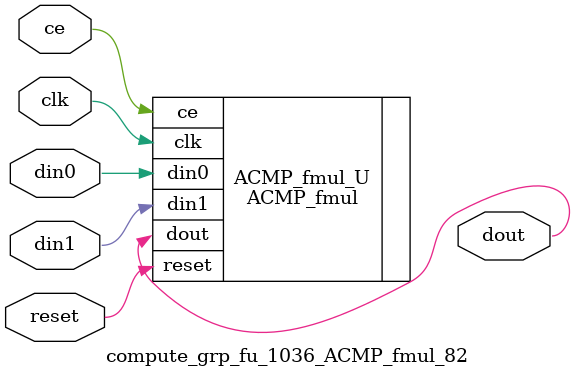
<source format=v>

`timescale 1 ns / 1 ps
module compute_grp_fu_1036_ACMP_fmul_82(
    clk,
    reset,
    ce,
    din0,
    din1,
    dout);

parameter ID = 32'd1;
parameter NUM_STAGE = 32'd1;
parameter din0_WIDTH = 32'd1;
parameter din1_WIDTH = 32'd1;
parameter dout_WIDTH = 32'd1;
input clk;
input reset;
input ce;
input[din0_WIDTH - 1:0] din0;
input[din1_WIDTH - 1:0] din1;
output[dout_WIDTH - 1:0] dout;



ACMP_fmul #(
.ID( ID ),
.NUM_STAGE( 4 ),
.din0_WIDTH( din0_WIDTH ),
.din1_WIDTH( din1_WIDTH ),
.dout_WIDTH( dout_WIDTH ))
ACMP_fmul_U(
    .clk( clk ),
    .reset( reset ),
    .ce( ce ),
    .din0( din0 ),
    .din1( din1 ),
    .dout( dout ));

endmodule

</source>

- - - - -

**PROBLEM**.
Skip the pictures and output all entries exactly.

**ANSWER SECTION**.
<source format=v>

`timescale 1 ns / 1 ps
module compute_grp_fu_1036_ACMP_fmul_82(
    clk,
    reset,
    ce,
    din0,
    din1,
    dout);

parameter ID = 32'd1;
parameter NUM_STAGE = 32'd1;
parameter din0_WIDTH = 32'd1;
parameter din1_WIDTH = 32'd1;
parameter dout_WIDTH = 32'd1;
input clk;
input reset;
input ce;
input[din0_WIDTH - 1:0] din0;
input[din1_WIDTH - 1:0] din1;
output[dout_WIDTH - 1:0] dout;



ACMP_fmul #(
.ID( ID ),
.NUM_STAGE( 4 ),
.din0_WIDTH( din0_WIDTH ),
.din1_WIDTH( din1_WIDTH ),
.dout_WIDTH( dout_WIDTH ))
ACMP_fmul_U(
    .clk( clk ),
    .reset( reset ),
    .ce( ce ),
    .din0( din0 ),
    .din1( din1 ),
    .dout( dout ));

endmodule

</source>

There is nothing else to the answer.